Address randomization comes at a cost


This is a matter of considering the base address offset. This means that there is actually a possibility to be correctly captured and successfully injected to modify the instruction context, thereby directly using the key and side channel means.

But compared to more complex solutions, the efficiency is much higher.

More complex solutions and intensive switching will bring more instruction misses and at the same time lead to the most expensive page hit rate problem. Generally speaking, instructions are about 0.1% miss and 1% data miss, and then recovery is achieved through cache and system management mechanisms. The cost of the page is very low (although it is not in the TLB, it is still in the cache rather than in the memory. It is also necessary to ensure that the page of the page is not retrieved from the memory multiple times, otherwise it will cause huge performance overhead)

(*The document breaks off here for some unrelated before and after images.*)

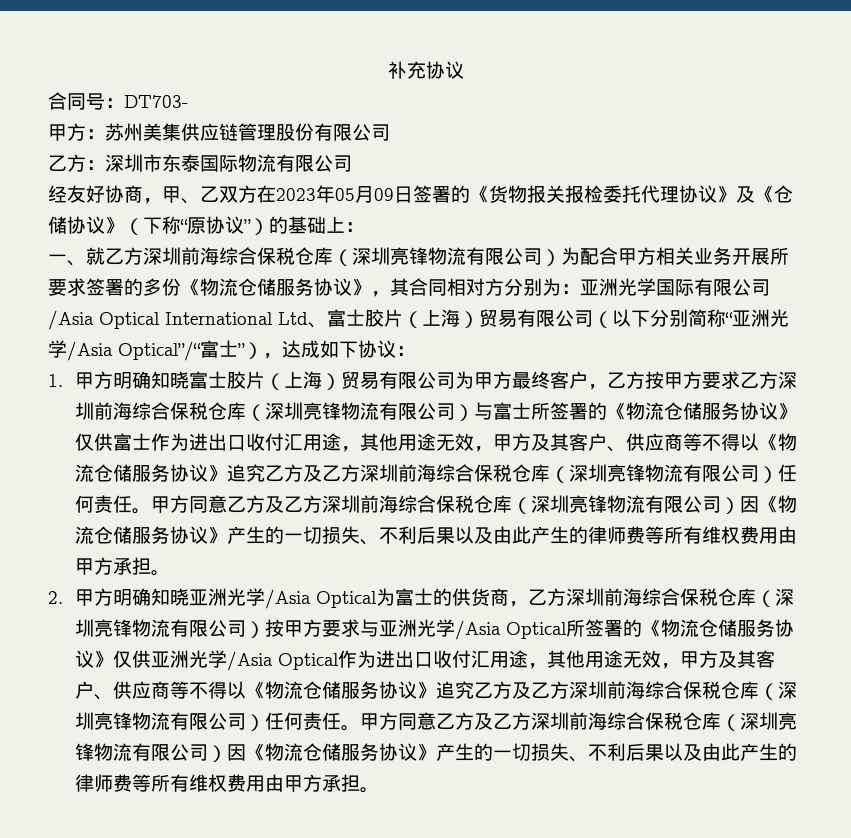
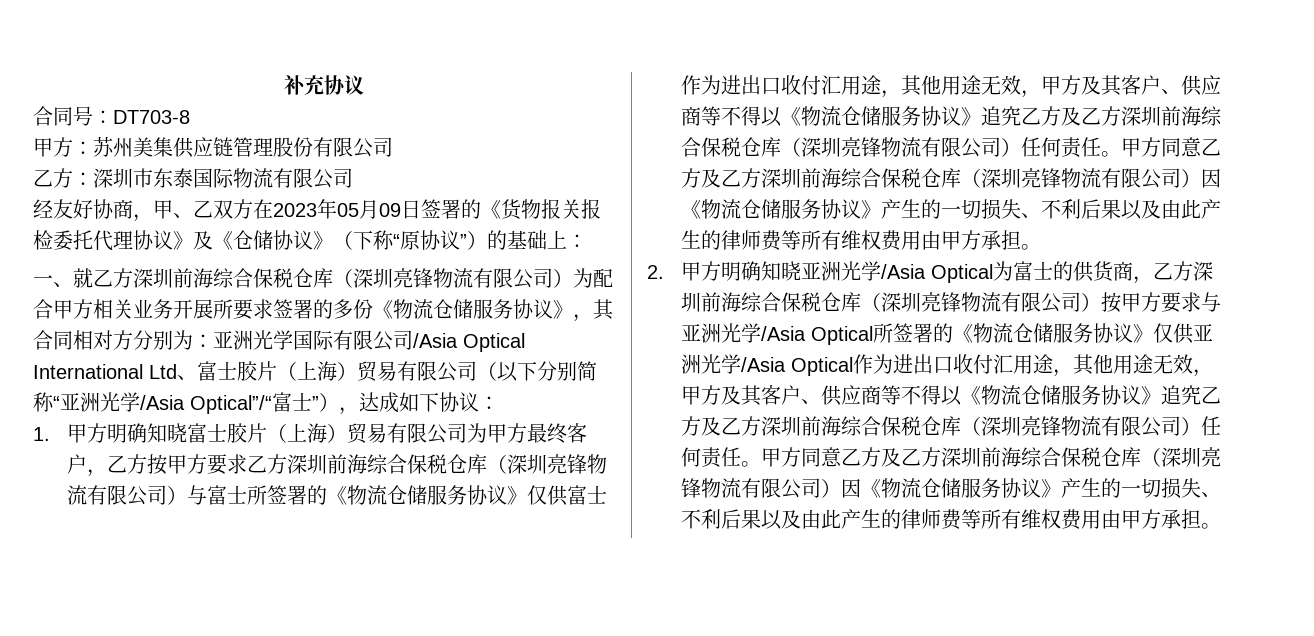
[124,95,188,108] DT703- -> [113,110,190,124] DT703-8

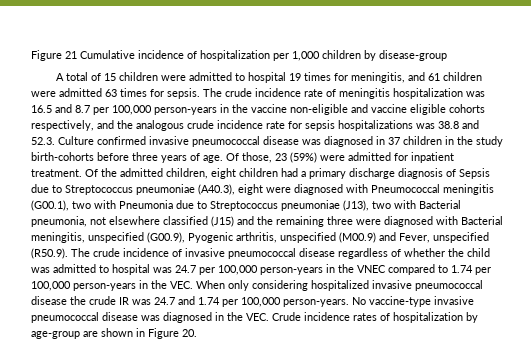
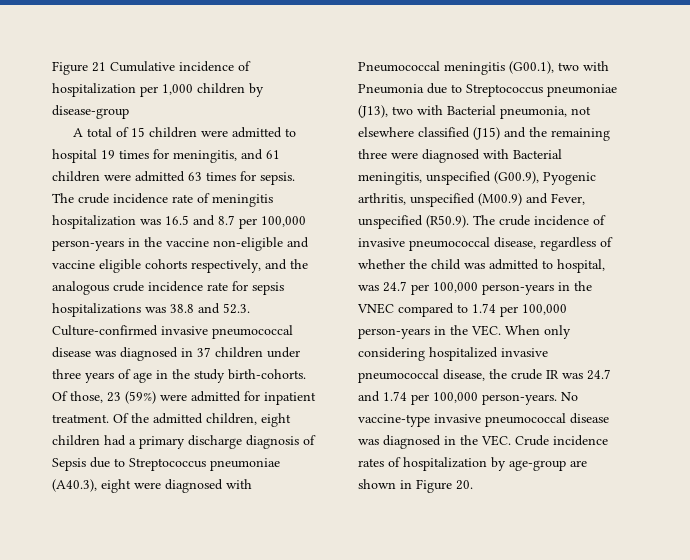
[58,136,146,145] Culture confirmed -> [52,325,158,336] Culture-confirmed
[445,136,503,147] [31,152,223,163] in the study birth-cohorts before three years of age. -> [267,347,300,358] [52,369,306,383] under three years of age in the study birth-cohorts.
[299,248,335,257] disease -> [494,237,536,249] disease,
[112,264,150,275] hospital -> [557,259,605,273] hospital,
[31,296,67,305] disease -> [443,369,485,381] disease,

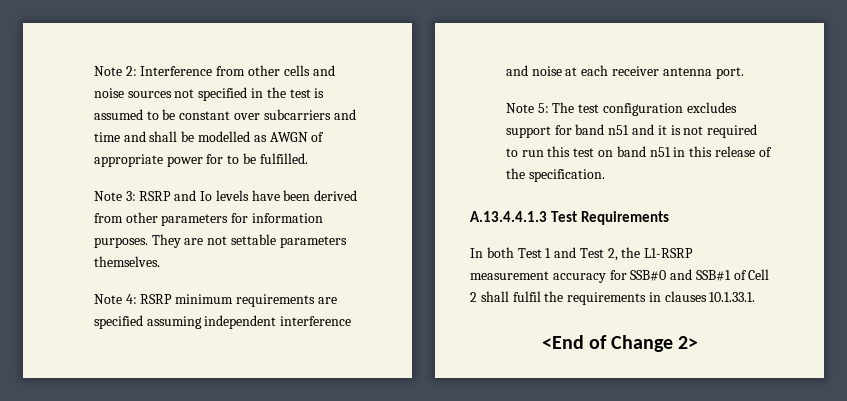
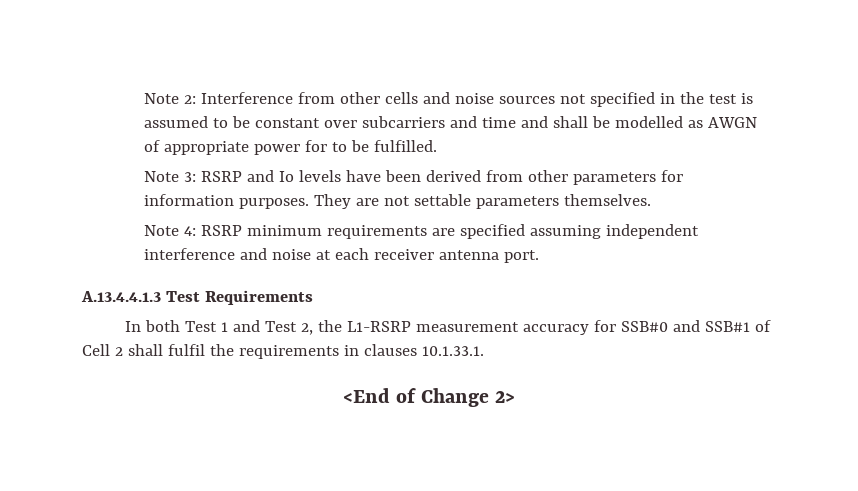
[505,102,737,116] [505,124,758,138] [505,146,772,157] [505,168,605,182] // Note 5: The test configuration excludes support for band n51 and it is not required to run this test on band n51 in this release of the specification. -> (540, 256) none

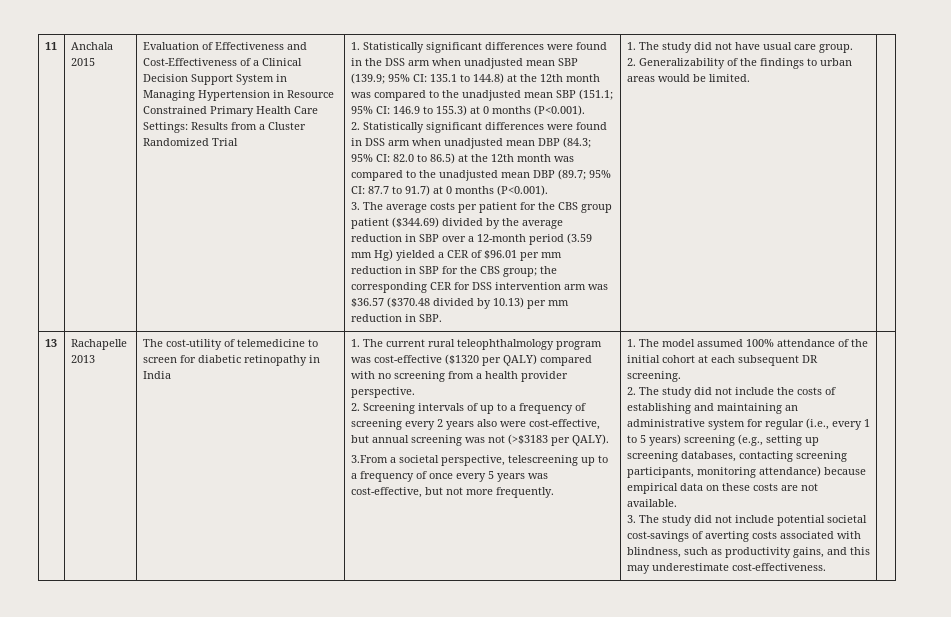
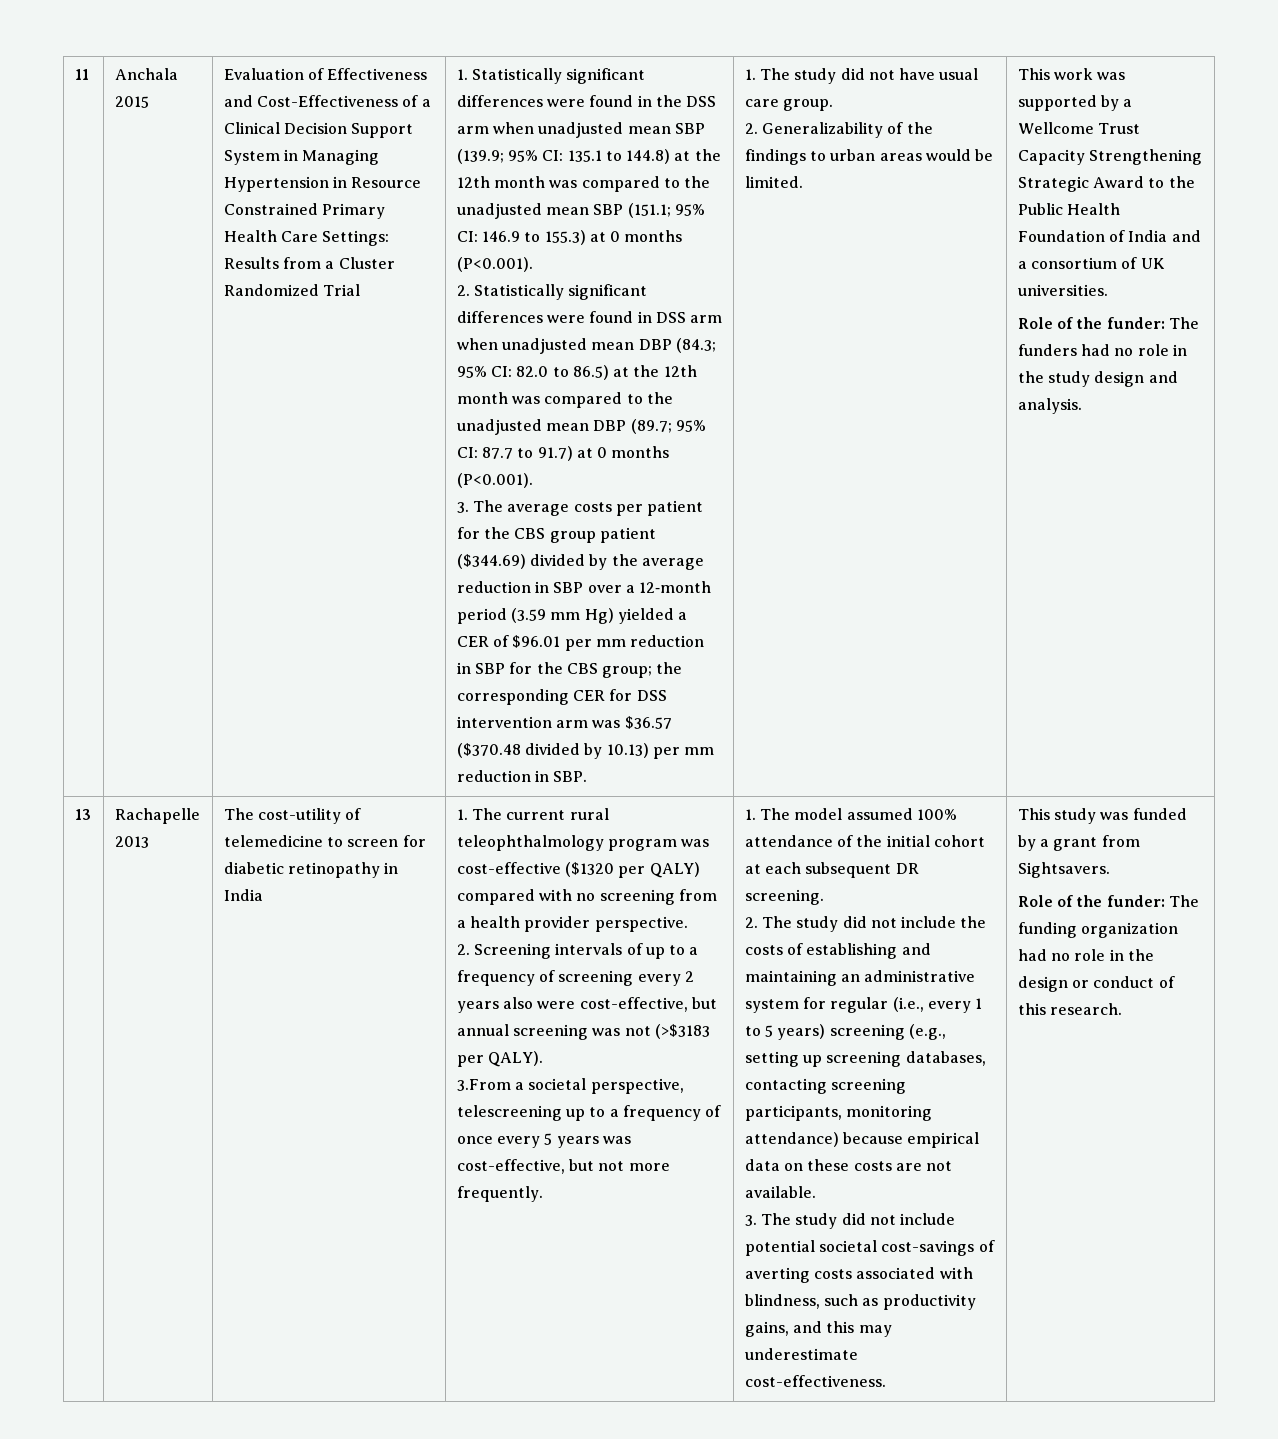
(750, 78) none -> [1017,68,1126,80] [1017,95,1133,111] [1017,122,1140,134] [1017,149,1202,165] [1017,176,1195,192] [1017,203,1120,215] [1017,230,1201,242] [1017,257,1165,269] [1017,284,1108,296] [1017,317,1199,329] [1017,344,1187,356] [1017,371,1178,387] [1017,398,1082,414] This work was supported by a Wellcome Trust Capacity Strengthening Strategic Award to the Public Health Foundation of India and a consortium of UK universities. // Role of the funder: The funders had no role in the study design and analysis.
(826, 567) none -> [1017,808,1187,824] [1017,835,1140,851] [1017,862,1110,878] [1017,895,1199,907] [1017,922,1178,938] [1017,949,1154,961] [1017,976,1175,992] [1017,1003,1122,1015] This study was funded by a grant from Sightsavers. // Role of the funder: The funding organization had no role in the design or conduct of this research.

In extremely exaggerated cases, the performance will only be 10 to 1% of the memory access capacity. A ten-cycle operation will take at least a thousand cycles to complete, causing the IO performance to completely collapse. The encryption system will cause the CPU to Fully loaded and performance on the main thread is erratic to a fraction.

Yeah sure if we ignore the defaming that has happened to many people, some far more publically than others, all that could be true. Sadly, your fake anecdote on pretending to ignore the defamation isn’t an argument. I’m signing off again to lurk for months again after this post.

Avatar ripping has many more ways to cause harm than just defamation as well, you can impersonate others alongside the advent of AI voice changers, just because you aren’t clever enough or pretend to not be observant enough to not notice any of it going on, doesn’t mean anything.